__Aim of the exercise__: Scan the material below for every line with the string "Event", and copy those lines.
= = = = = = =
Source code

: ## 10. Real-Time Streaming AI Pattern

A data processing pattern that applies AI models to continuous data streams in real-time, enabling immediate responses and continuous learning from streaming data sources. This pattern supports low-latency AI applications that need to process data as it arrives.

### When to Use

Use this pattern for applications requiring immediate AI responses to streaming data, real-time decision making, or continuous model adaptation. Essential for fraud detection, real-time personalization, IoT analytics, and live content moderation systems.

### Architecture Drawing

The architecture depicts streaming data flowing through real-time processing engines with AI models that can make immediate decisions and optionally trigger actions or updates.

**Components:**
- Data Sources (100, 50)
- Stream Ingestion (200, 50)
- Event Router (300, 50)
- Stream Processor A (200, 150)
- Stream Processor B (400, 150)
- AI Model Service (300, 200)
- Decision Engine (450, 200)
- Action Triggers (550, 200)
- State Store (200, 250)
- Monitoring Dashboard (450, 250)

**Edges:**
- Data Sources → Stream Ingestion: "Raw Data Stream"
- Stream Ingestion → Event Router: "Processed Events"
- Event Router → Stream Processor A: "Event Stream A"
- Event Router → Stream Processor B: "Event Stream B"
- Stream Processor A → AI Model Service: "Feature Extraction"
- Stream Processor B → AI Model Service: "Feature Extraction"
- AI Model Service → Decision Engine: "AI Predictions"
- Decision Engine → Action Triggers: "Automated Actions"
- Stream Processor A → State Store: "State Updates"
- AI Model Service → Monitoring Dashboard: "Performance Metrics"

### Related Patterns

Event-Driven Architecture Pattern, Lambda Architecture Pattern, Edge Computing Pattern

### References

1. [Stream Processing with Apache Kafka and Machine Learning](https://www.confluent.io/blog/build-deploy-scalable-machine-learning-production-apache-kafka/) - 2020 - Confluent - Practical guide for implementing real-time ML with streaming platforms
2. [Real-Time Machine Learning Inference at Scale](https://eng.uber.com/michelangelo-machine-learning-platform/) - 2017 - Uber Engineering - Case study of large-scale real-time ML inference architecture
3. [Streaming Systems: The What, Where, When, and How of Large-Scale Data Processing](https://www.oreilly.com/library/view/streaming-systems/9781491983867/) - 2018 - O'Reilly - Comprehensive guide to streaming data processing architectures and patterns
= = = = = = =
__Answer to this exercise__:
- Event Router (300, 50)
- Stream Ingestion → Event Router: "Processed Events"
- Event Router → Stream Processor A: "Event Stream A"
- Event Router → Stream Processor B: "Event Stream B"
Event-Driven Architecture Pattern, Lambda Architecture Pattern, Edge Computing Pattern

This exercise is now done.